The difficulty of balancing motherhood with work responsibilities isn't always easy. Just to take one example, with recent research showing the benefits of breastfeeding infants, many mothers want to continue that practice beyond maternity leave. Unfortunately for many of them, this can be a challenge.
The Wall Street Journal reports that a public school teacher from Colorado was fired for insisting on her right to pump breast milk at work. She has filed a suit against the district alleging discrimination.
The teacher reportedly works at a charter school in Jefferson County, Colorado, and alleges in her complaint with the Equal Employment Opportunity Commission that the school failed to renew her contract this year because of conflicts over her breast pumping schedule.

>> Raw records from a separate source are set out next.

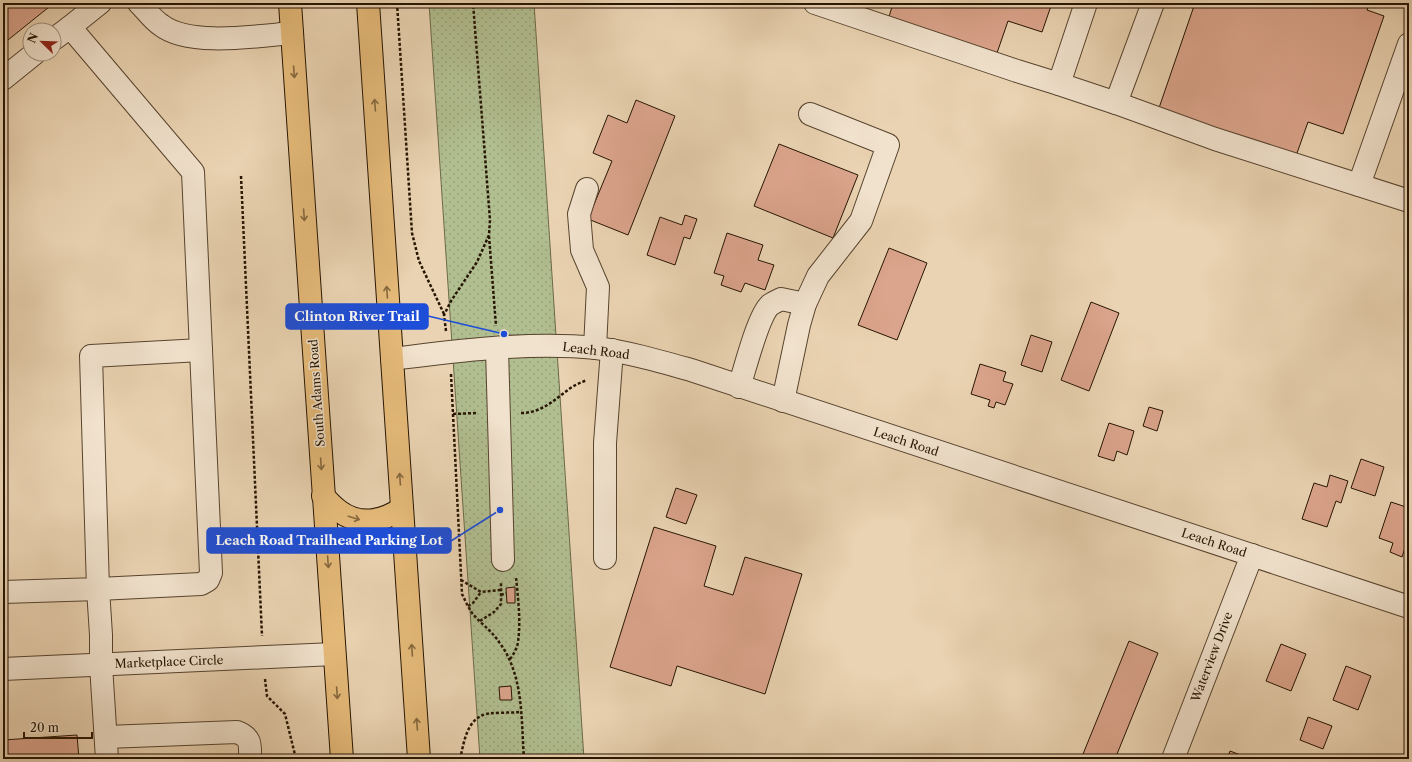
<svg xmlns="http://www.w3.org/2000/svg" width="1412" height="762" font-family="'Libre Caslon Text',serif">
  <defs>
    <pattern id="park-dots" width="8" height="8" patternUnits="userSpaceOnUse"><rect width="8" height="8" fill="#b1be90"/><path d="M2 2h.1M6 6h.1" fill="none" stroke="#98a27b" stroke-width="1.8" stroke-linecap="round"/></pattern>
  </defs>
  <rect width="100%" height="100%" fill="#ead3b2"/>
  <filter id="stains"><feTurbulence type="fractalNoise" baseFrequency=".005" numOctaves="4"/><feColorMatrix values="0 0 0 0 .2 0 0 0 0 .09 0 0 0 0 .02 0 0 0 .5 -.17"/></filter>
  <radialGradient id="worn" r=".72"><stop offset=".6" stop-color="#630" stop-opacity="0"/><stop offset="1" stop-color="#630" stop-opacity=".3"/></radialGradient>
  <path fill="url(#park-dots)" stroke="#6c6a49" d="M429 3H534L584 759H480Z"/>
  <g fill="#dba48c" stroke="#261502">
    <path d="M3 3H54L3 44Z"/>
    <path d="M893 3H1052L1042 32 1008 21 997 53 889 17Z"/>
    <path d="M1195 3H1370L1367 10 1384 16 1343 134 1308 122 1296 156 1159 108Z"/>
    <path d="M636 100 675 116 628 235 588 219 612 161 593 153 608 115 627 123Z"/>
    <path d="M779 144 858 175 833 238 754 206Z"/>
    <path d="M685 215 697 219 690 239 684 237 675 265 647 255 660 217 682 225Z"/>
    <path d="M727 233 763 245 758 260 774 265 765 290 745 283 741 292 721 285 724 276 714 273Z"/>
    <path d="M889 248 927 263 897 340 858 325Z"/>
    <path d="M1091 302 1119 313 1089 391 1061 380Z"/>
    <path d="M1031 335 1052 342 1042 372 1021 365Z"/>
    <path d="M980 364 1006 372 1003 381 1013 384 1005 405 996 402 994 408 988 406 990 400 971 394Z"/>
    <path d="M1149 407 1163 411 1157 431 1143 426Z"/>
    <path d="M1109 423 1134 431 1127 455 1117 451 1114 461 1098 456Z"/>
    <path d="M1361 459 1384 467 1375 496 1351 488Z"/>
    <path d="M1330 475 1348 481 1341 503 1336 501 1327 527 1302 519 1314 483 1327 487Z"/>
    <path d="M676 488 697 495 686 524 666 517Z"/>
    <path d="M1391 502 1409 508V536L1402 557 1390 552 1393 543 1379 538Z"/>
    <path d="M654 527 716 546 704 586 733 595 745 557 802 574 765 694 677 666 671 686 610 667Z"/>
    <path d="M515 587V603H507L506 588Z"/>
    <path d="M1129 641 1158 653 1115 759H1081Z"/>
    <path d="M1281 644 1306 654 1291 691 1266 681Z"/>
    <path d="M1346 666 1371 676 1358 710 1333 700Z"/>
    <path d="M511 686 512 700H500L499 687Z"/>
    <path d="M1308 717 1332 726 1323 749 1300 740Z"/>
    <path d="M77 735 79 759H3V740Z"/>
    <path d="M1230 751 1251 759H1227Z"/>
  </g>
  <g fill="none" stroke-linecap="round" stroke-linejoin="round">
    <defs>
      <g id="minor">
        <path d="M139 3C146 10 153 20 161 25 189 47 257 36 292 33"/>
        <path d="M815 3 1017 71 1059 84"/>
        <path d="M1086 3 1059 84 1116 103"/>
        <path d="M1153 3 1116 103 1215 139 1409 201"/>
        <path d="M70 27 100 3"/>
        <path d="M54 39 70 27 193 172 211 573 208 580 201 584 98 589 101 635V665L107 759"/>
        <path d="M3 79 34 54"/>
        <path d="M1359 185 1409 44"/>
        <path d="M587 189 579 214 582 250 598 287 595 348"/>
        <path d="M497 349 503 560"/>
        <path d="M392 359C458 351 529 341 596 348 628 352 659 361 691 370L1409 607"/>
        <path d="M739 387C745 369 758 316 770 305 773 303 777 301 781 299L805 304"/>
        <path d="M783 401 799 325 805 304 818 276 861 221 888 145 810 114"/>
        <path d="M605 558V443L612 350"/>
        <path d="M3 592 98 589 91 356 201 350"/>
        <path d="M3 669 334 654"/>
        <path d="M106 737 237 732C252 738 250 745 250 759"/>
        <path d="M1173 759 1252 555"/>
      </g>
      <g id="major">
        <path d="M290 3 342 759"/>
        <path d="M368 3 419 759"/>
        <path d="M323 496C328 501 333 507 339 511 359 526 383 522 402 508"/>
      </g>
    </defs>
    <use href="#minor" stroke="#57442e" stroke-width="24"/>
    <use href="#major" stroke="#261502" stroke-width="24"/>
    <g stroke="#261502" stroke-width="2.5" stroke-dasharray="3 2" stroke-linecap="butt">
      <path d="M397 3 412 233 419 261 444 314"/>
      <path d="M241 176 262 636"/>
      <path d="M489 236 496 326"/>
      <path d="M446 331 444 315 451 301 477 262 489 235 490 220 473 3"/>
      <path d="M451 374 462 594C465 600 468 607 472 613 480 623 492 631 499 642 524 675 521 719 524 759"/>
      <path d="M521 413C543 413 556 398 572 387 577 384 582 382 587 380"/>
      <path d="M453 414 476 413"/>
      <path d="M461 580 481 592 501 590"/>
      <path d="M501 595 506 593"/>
      <path d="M468 606 473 603 481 592"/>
      <path d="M480 621 494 612 501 604V582"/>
      <path d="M510 659C514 654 517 648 518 642 521 621 518 598 516 577"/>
      <path d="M265 679 267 696 285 714 296 759"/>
      <path d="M460 759C464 743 466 722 483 715 489 712 512 713 521 712"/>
    </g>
    <use href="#minor" stroke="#f1e2cd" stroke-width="22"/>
    <use href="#major" stroke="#e5ba79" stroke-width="22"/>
  </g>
  <defs><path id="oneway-shaft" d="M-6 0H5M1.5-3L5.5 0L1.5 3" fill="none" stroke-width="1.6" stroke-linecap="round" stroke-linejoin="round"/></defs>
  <g stroke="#86683e">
    <use href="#oneway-shaft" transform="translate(294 72) rotate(86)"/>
    <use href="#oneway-shaft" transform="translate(375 105) rotate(-94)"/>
    <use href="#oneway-shaft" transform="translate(304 215) rotate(86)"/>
    <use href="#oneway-shaft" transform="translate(387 292) rotate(-94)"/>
    <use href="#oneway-shaft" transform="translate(321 464) rotate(86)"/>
    <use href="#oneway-shaft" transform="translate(400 479) rotate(-94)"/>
    <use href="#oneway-shaft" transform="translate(354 518) rotate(17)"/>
    <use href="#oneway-shaft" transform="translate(328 562) rotate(86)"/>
    <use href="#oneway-shaft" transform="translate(412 650) rotate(-94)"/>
    <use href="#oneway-shaft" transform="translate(337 693) rotate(86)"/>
    <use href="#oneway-shaft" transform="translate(417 724) rotate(-94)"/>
  </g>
  <g text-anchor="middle" stroke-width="3" stroke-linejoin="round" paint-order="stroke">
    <g font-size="12" fill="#261502" stroke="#f1e2cd">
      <text transform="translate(596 351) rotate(7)" y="4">Leach Road</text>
      <text transform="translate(317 393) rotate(-94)" y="4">South Adams Road</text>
      <text transform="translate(906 442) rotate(18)" y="4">Leach Road</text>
      <text transform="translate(1214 543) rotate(18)" y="4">Leach Road</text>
      <text transform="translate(1212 657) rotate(-69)" y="4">Waterview Drive</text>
      <text transform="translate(169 662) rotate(-2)" y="4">Marketplace Circle</text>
    </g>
  </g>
  <path fill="none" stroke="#1d4ed8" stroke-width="1.5" d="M504 334L428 316M500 510L451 541"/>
  <g fill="#1d4ed8" stroke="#f1e2cd" stroke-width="1.5">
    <circle cx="504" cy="334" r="4"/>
    <circle cx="500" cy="510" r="4"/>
  </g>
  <g fill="#1d4ed8" stroke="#1d4ed8" stroke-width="1.5">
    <rect x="286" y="304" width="142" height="25" rx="4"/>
    <rect x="207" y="528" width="244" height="25" rx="4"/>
  </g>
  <g font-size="13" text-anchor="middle" font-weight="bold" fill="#fff">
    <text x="357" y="321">Clinton River Trail</text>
    <text x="329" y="545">Leach Road Trailhead Parking Lot</text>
  </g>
  <rect width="1412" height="762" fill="none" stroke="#ead3b2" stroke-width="16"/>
  <rect x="4" y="4" width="1404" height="754" fill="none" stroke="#261502" stroke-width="2"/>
  <rect x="8" y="8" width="1396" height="746" fill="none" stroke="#261502"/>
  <g transform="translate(42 42) rotate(293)"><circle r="19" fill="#f1e2cd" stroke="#a0907c"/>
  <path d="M0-3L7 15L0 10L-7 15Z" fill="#8f2418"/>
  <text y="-6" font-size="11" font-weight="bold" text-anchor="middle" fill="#261502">N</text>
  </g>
  <path d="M24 732v6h68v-6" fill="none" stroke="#261502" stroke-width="2"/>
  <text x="30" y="732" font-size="12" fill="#261502" stroke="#f1e2cd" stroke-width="3" paint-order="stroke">20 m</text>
  <rect width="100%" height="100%" filter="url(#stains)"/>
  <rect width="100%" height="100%" fill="url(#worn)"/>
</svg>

That despite the fact that she had received consistent workplace reviews over a number of years.
According to her complaint, her pumping schedule caused her to miss class for around 20 minutes several times per week. During that time students were asked to do supervised deskwork. The situation reportedly sparked some controversy among the faculty.
According to the school district, the woman's firing doesn't have anything to do with her breast pumping.
Under federal law, employers are required to provide reasonable break time for an employee to express breast milk for one year after a child's birth. Under Colorado law, employers must attempt to provide a room or other location besides a toilet stall, in which en employee is able to express breast milk privately.
There are many challenges to being a working mother. Struggling to find time and space to provide their newborn with optimal nutrition shouldn't be one of them.